I just upgraded from 7.0 to 7.1, but I forgot to take any precautions to preserve my network driver (myk0), which I had to install to replace the inoperable msk0 driver for my Marvell Yukon ethernet controller.  I don't even remember how (I think through gross luck) that I eventually made it through a boot and was able to navigate the file system and install the replacement driver from a thumb drive!  I'm stuck in not being able to load.

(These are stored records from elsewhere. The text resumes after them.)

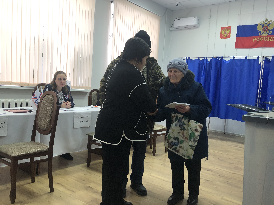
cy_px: 112
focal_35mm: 31
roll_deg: -3.8
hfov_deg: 58.3
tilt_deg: -3.9
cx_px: 149
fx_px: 245
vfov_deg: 45.4
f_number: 1.8
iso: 40
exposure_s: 1/33
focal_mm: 3.99
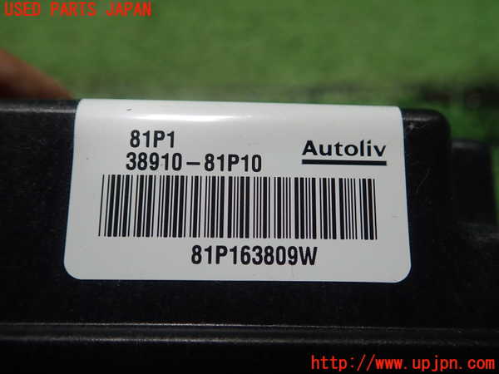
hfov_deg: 60.0
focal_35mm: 30
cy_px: 187
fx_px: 432
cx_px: 250
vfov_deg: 46.8
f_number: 2.3
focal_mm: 5.5
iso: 160
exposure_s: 1/125
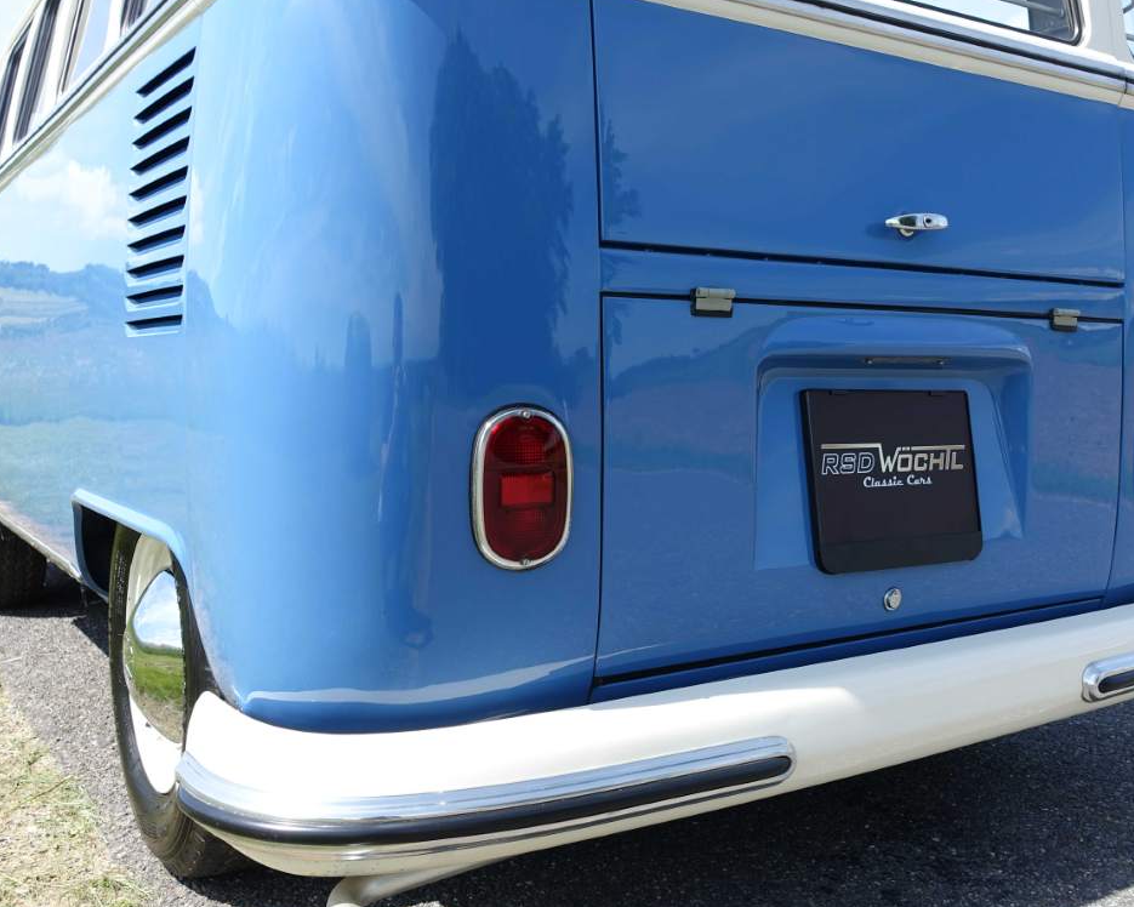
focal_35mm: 37
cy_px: 454
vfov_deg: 40.1
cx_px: 671
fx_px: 1242
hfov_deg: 48.8
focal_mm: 11.81
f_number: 4
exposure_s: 1/640
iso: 125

I tried to use the boot loader prompt (typing 6 at the FreeBSD loader menu) to no avail.  I tried to disable the if_msk module, but when I boot it just tries to load that damned useless driver again.  Perhaps I'm just doing something wrong in the boot loader, or perhaps there's a better way?  If I can just boot SOMEHOW, I can re-install that driver, but I just don't have that access right now.

Please help!  Very frustrated in having gone so far to hit the same brick wall I've already conquered!  Thanks in advance!


----------



## ideogon (Mar 14, 2009)

I've figured out how to disable or enable the proper modules (if_msk and if_myk, respectively) and set variables as necessary.  However, I think I may have unknowingly installed something to do with IPv6, which I probably don't have configured in my network?  Now I get to:

Setting hostname: dev.ideogon.com.
net.inet6.ip6.auto_linklocal: 1 -> 0


----------



## ideogon (Mar 14, 2009)

At this point, I just want to load ONLY the kernel.  I think I can figure it out from there on...How do I do that?  Please!!!


----------



## Mel_Flynn (Mar 14, 2009)

Load a livecd.
fsck the drive
mount the root partition rw
rm /boot/kernel/if_msk.ko
adjust /boot/loader.conf


----------



## pamdirac (Mar 14, 2009)

ideogon said:
			
		

> ... I tried to use the boot loader prompt (typing 6 at the FreeBSD loader menu) to no avail ...



you don't have the menu "Escape to a loader prompt"? :q

try to boot from installation cd and repair the installation.
If you can enter  the menu "Escape to a loader prompt", you must type "unload kernel" and then type "boot <path_to_a_good_kernel>"


----------